= Acindynus (Carrhae) =

Ancient Byzantine governor

Acindynus was a Byzantine governor of Carrhae (Harran), active in the reign of Emperor Maurice (r. 582–602). He was accused of being a pagan and was executed. The main sources about him are Syriac chronicles, in particular the Chronicle of Michael the Syrian and the Chronicle of 1234. The source of both accounts was the lost chronicle of Dionysius Telmaharensis.

==Biography==
Acindynus was reportedly a governor of Carrhae (Harran) in Osroene. The term used, "hegemon", typically implies a civil governor, but the civil governors of Osroene were usually stationed at Edessa. Acindynus was probably a military commander stationed in the secondary city.

The Syriac accounts agree that Emperor Maurice himself authorized Stephen, Bishop of Harran, to persecute the pagans of his area. During the persecution, the accused were given a choice between a forced conversion to Christianity and death. Acindynus was known to be a Christian, but his scribe/secretary Iyarios (elsewhere called Honorius)
accused him of secretly practicing paganism.

Stephen proceeded to have Acindynus executed, either by impalement or crucifixion. The deceased governor was succeeded by Iyarios.

==Iyarios==
Michael the Syrian offers some additional information on Iyarios. According to his account, Iyarios was an orphan abandoned by his parents. He believed the birthplace of the man to be in Armenia Prima (First Armenia). Iyarios was raised and educated in the vicinity of Nicopolis, trained to be a scribe.

==Interpretation==
The events can be dated to circa 589. John Liebeschuetz connects the narrative to a wave of religious persecutions which started in 578. Emperor Justinian I (r. 527–565) had initiated the search for crypto-pagans among the ranks of the Christians. But the enforcement of his laws on the subject was "spasmodic". In other words, sudden bursts of activity in persecuting pagans alternated with periods where nobody was actively seeking suspects. In 578, the Byzantine authorities had received reports on an impending revolt of crypto-pagans in Baalbek. Theophilus, an official who had previously faced revolts by Jews and Samaritans, was tasked with locating said crypto-pagans. Suspects were arrested, interrogated under torture, and forced to name other "pagans". Soon, Theophilus had lists of names, including prominent citizens spread throughout the eastern provinces of the Byzantine Empire. The persecution spread to the rest of these provinces.

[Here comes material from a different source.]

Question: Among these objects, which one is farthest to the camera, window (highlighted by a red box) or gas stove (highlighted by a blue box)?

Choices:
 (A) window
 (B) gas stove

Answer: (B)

Theophilus himself had visited Edessa in the course of his investigations. He claimed to have interrupted a sacrifice to Zeus taking place within the city. He proceeded to arrest Anatolius and Theodore, respectively the provincial governor of Osroene and his second-in-command. They were transported first to Antioch for their interrogation and secondly to Constantinople for their trial. Liebeschuetz sees these activities as a regular "witch-hunt", where everyone is a suspect. He points out that many of the "pagans" executed were probably actual Christians.

Liebeschuetz and other modern historians point to the involvement of the Monophysites in these events. The last reign favorable to them was that of Emperor Anastasius I (r. 491–518). Since 518, they were seen as heretics, with "their churches and monasteries ... liable to be confiscated, and their bishops to be exiled and imprisoned". Yet they participated enthusiastically in the search for crypto-pagans. They probably saw it as an opportunity to discredit their enemies, since many of the "suspects" happened to be prominent Chalcedonians. For example, Gregory, Patriarch of Antioch (term 571–593) was accused of participating in a human sacrifice.